**Required action 1**
Please retype the part of the Bieber video commentary between "I also appreciate" and "it! BIG TIME.", inclusive.

__________

And, ZOMG, howsabout that awesome video, in which Bieber (a white boy) and his love interest (played by Paige Hurd, a young woman of color) fall in love while frolicking "in the catacombs of Bahamian aquariums … sharing near-kisses, touching and nuzzling…. Shots of the pair in silhouette holding hands play into the video's plot of two young teens falling in love in a very exotic locale."

You know what the best place to shoot a video of a white boy and a brown girl falling in love is…? An exotic locale.

I also appreciate how the video never really lingers on the girl's face, or gives us a glimpse of her emotional spectrum beyond "gazing admiringly and/or mysteriously" at her new white boyfriend. The denial of her autonomy and personhood really lets me reimagine colonialist rape as a romance picture myself in a sexual situation with someone below the age of consent in many states as a teen again, being stalked never let go by Justin Bieber.

If Bieber Fever means repeatedly vomiting until you get an urge to hit yourself in the head with a tack hammer, I've got it! BIG TIME.

__________

**Required action 2**
From the entries, pull out each line that contains the string "than" and copy it over.

**Task inputs**
__________

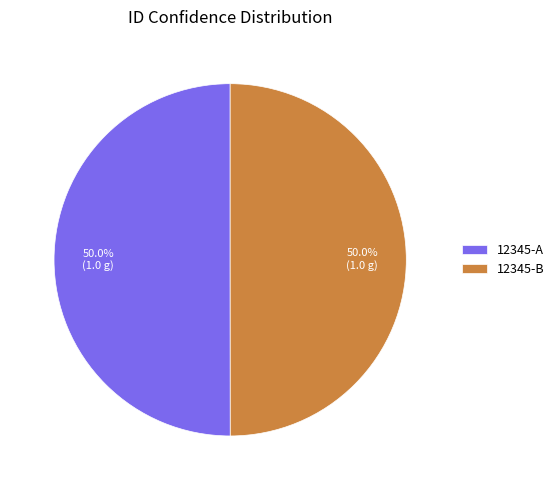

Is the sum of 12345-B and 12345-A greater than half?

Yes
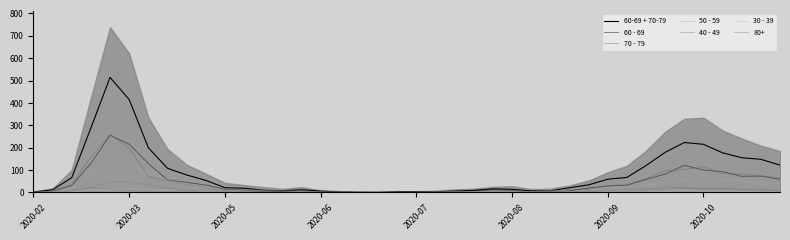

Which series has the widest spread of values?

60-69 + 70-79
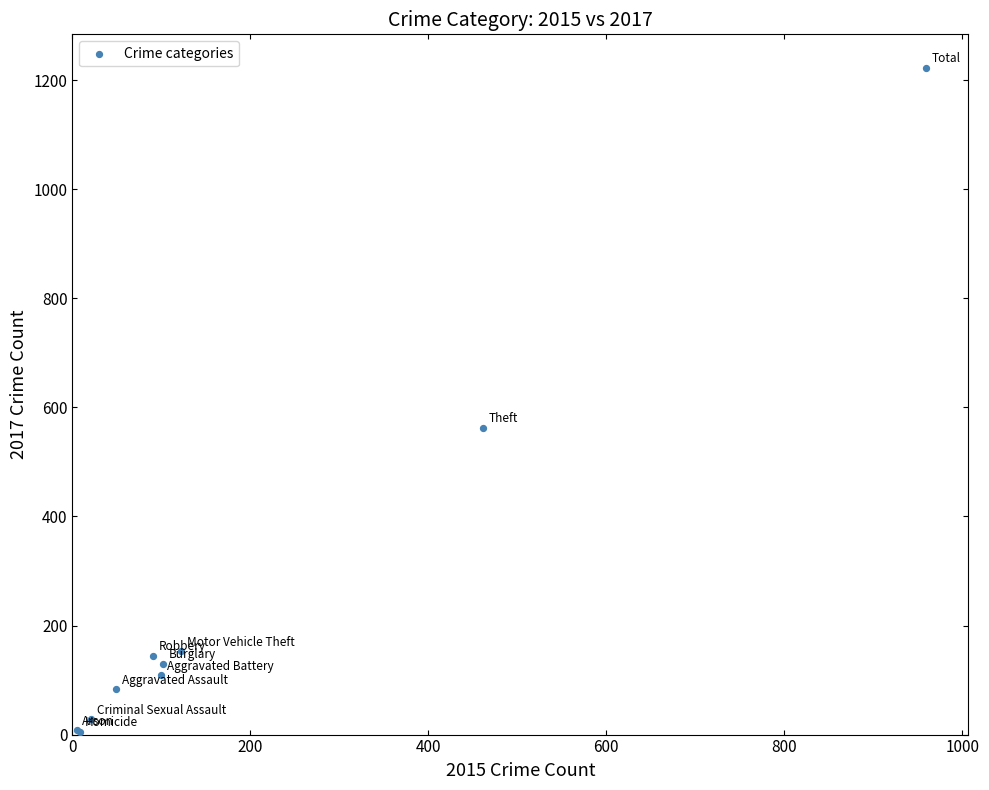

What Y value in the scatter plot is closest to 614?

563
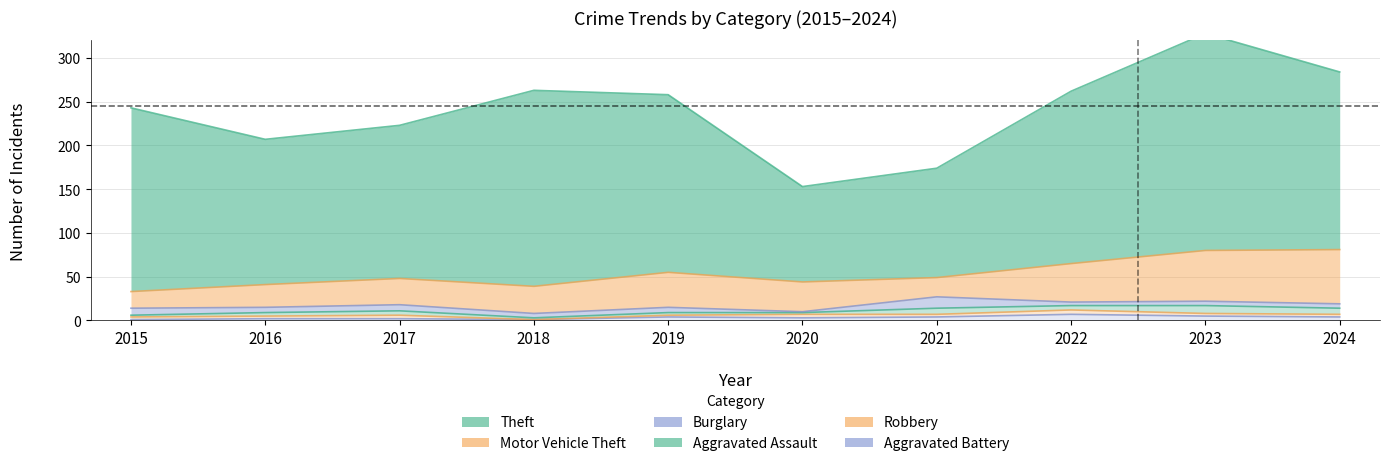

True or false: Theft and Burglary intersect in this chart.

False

__________

**Response 1**
I also appreciate how the video never really lingers on the girl's face, or gives us a glimpse of her emotional spectrum beyond "gazing admiringly and/or mysteriously" at her new white boyfriend. The denial of her autonomy and personhood really lets me reimagine colonialist rape as a romance picture myself in a sexual situation with someone below the age of consent in many states as a teen again, being stalked never let go by Justin Bieber.

If Bieber Fever means repeatedly vomiting until you get an urge to hit yourself in the head with a tack hammer, I've got it! BIG TIME.

**Response 2**
Is the sum of 12345-B and 12345-A greater than half?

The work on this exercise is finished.